### PAGE EXCERPT
Group: Center for Christ Consciousness

Facilitators

Teacher: Nebadonia

TR: Donna D'Ingillo

Session

Opening

Prayer: Mother and Father, we thank you for this opportunity once again to gather in your presence. Open us, fill us with your love that heals and knits us into your image. We are so humbly and deeply grateful. Receive our appreciation and thanks. Amen.

Good evening, my beloved children. This is your Mother Nebadonia who speaks. Over the last several weeks we had begun to open your minds to a greater awareness of ministering your Father’s love to our children. Tonight, after this lesson and experience, I would ask that you share with one another the experiences and the attempts you have made in beaming your Father’s love into your brothers and sisters. There will be many who will be witnessing your discussion. And you will also be impressed with other ideas to consider as you share these experiences with one another.

Lesson

For now, go within. Ask your Father to come forward in your mind’s eye. Feel his heart beat in unison with yours. Allow his hand to open your heart, the heart that wishes to share his love with your brothers and sisters. Feel your desire to share this more fully with them and notice where you feel resistance or tension. Ask for my breath to soften and help you yield to your Father’s love. Let us move in you now, children. (Pause)

Bring to us now your petty judgments and resentments and those traits that you find so irksome in your fellow brethren. Ask us to remove that which you find so annoying in others that is still within yourselves. Bring these to us now and we will help you step outside and into something better. (Pause)

What have you to lose in allowing these to be released from you? There is deep resistance to letting these go. Long have you struggled with them and yet they are still somewhat comfortable in you as a way of protecting yourself against injury and misperception. But clearly they have no purpose or use in you now. I ask you to offer them more fully to us. And so your mind is willing but yet there is something deeper in you that still resists. Let us come into this resistance, my children. We will open you and teach you our ways to perceive, to understand, and to love as we love. (Pause)

The years of judgment have been unkind in your body. They have turned you away from being in your Father’s presence and to receive more fully the breath of life that I bring into you. Tell your body that you no longer wish to hold onto them; that they are poison and you need the antidote of forgiveness and compassionate understanding. Allow us to come into your cells to release you from the years, habits, and inclinations towards judgment. (Pause)

In your mind’s eye, allow yourselves to sense an individual whom you have found particularly difficult to understand or forgive. Whether it is yourself or another person is not important. Simply acknowledge that you have judgment in the way from fully being able to see this individual. Ask your Father to come into your mind and heart with his love. Ask me to soften any judgment that you may perceive. (Pause)

### EXTRACTED DATA
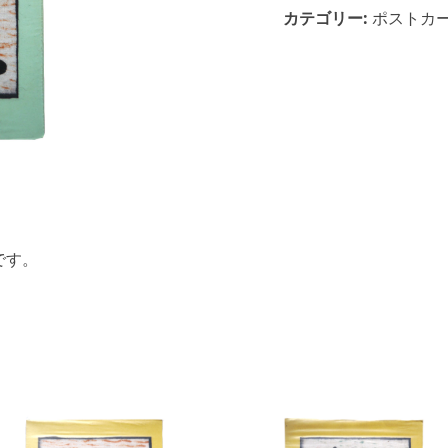
カテゴリー:
ポストカ
です。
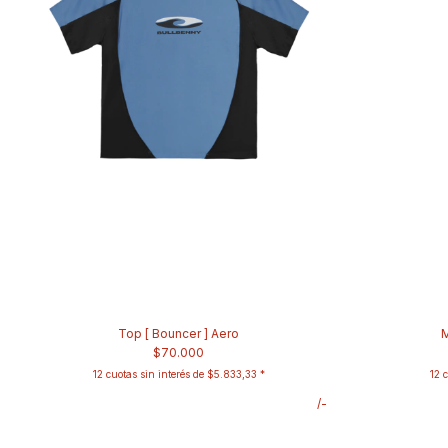
Top [ Bouncer ] Aero
M
$70.000
12
cuotas sin interés de
$5.833,33
12
c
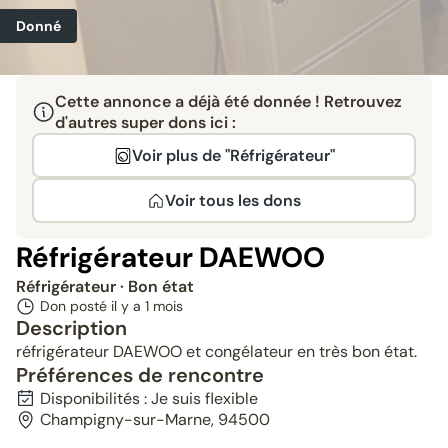
Donné
Cette annonce a déjà été donnée ! Retrouvez
d'autres super dons ici :
Voir plus de "Réfrigérateur"
Voir tous les dons
Réfrigérateur DAEWOO
Réfrigérateur
· Bon état
Don posté il y a
1 mois
Description
réfrigérateur DAEWOO et congélateur en très bon état.
Préférences de rencontre
Disponibilités : Je suis flexible
Champigny-sur-Marne, 94500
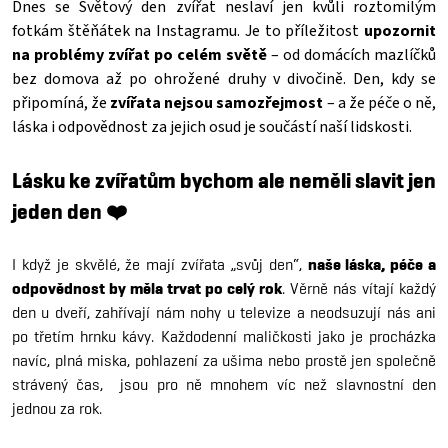
Dnes se Světový den zvířat neslaví jen kvůli roztomilým
fotkám štěňátek na Instagramu. Je to příležitost
upozornit
na problémy zvířat po celém světě
– od domácích mazlíčků
bez domova až po ohrožené druhy v divočině. Den, kdy se
připomíná, že
zvířata nejsou samozřejmost
– a že péče o ně,
láska i odpovědnost za jejich osud je součástí naší lidskosti.
Lásku ke zvířatům bychom ale neměli slavit jen
jeden den ❤️
I když je skvělé, že mají zvířata „svůj den“,
naše láska, péče a
odpovědnost by měla trvat po celý rok
. Věrně nás vítají každý
den u dveří, zahřívají nám nohy u televize a neodsuzují nás ani
po třetím hrnku kávy. Každodenní maličkosti jako je procházka
navíc, plná miska, pohlazení za ušima nebo prostě jen společně
strávený čas, jsou pro ně mnohem víc než slavnostní den
jednou za rok.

### ACTIVITY
Repeat the passage of the Nebadonia session starting with "Bring to us" and going on through "we love. (Pause)", with "irksome" swapped for "bothersome".

### WORKED SOLUTION
Bring to us now your petty judgments and resentments and those traits that you find so bothersome in your fellow brethren. Ask us to remove that which you find so annoying in others that is still within yourselves. Bring these to us now and we will help you step outside and into something better. (Pause)

What have you to lose in allowing these to be released from you? There is deep resistance to letting these go. Long have you struggled with them and yet they are still somewhat comfortable in you as a way of protecting yourself against injury and misperception. But clearly they have no purpose or use in you now. I ask you to offer them more fully to us. And so your mind is willing but yet there is something deeper in you that still resists. Let us come into this resistance, my children. We will open you and teach you our ways to perceive, to understand, and to love as we love. (Pause)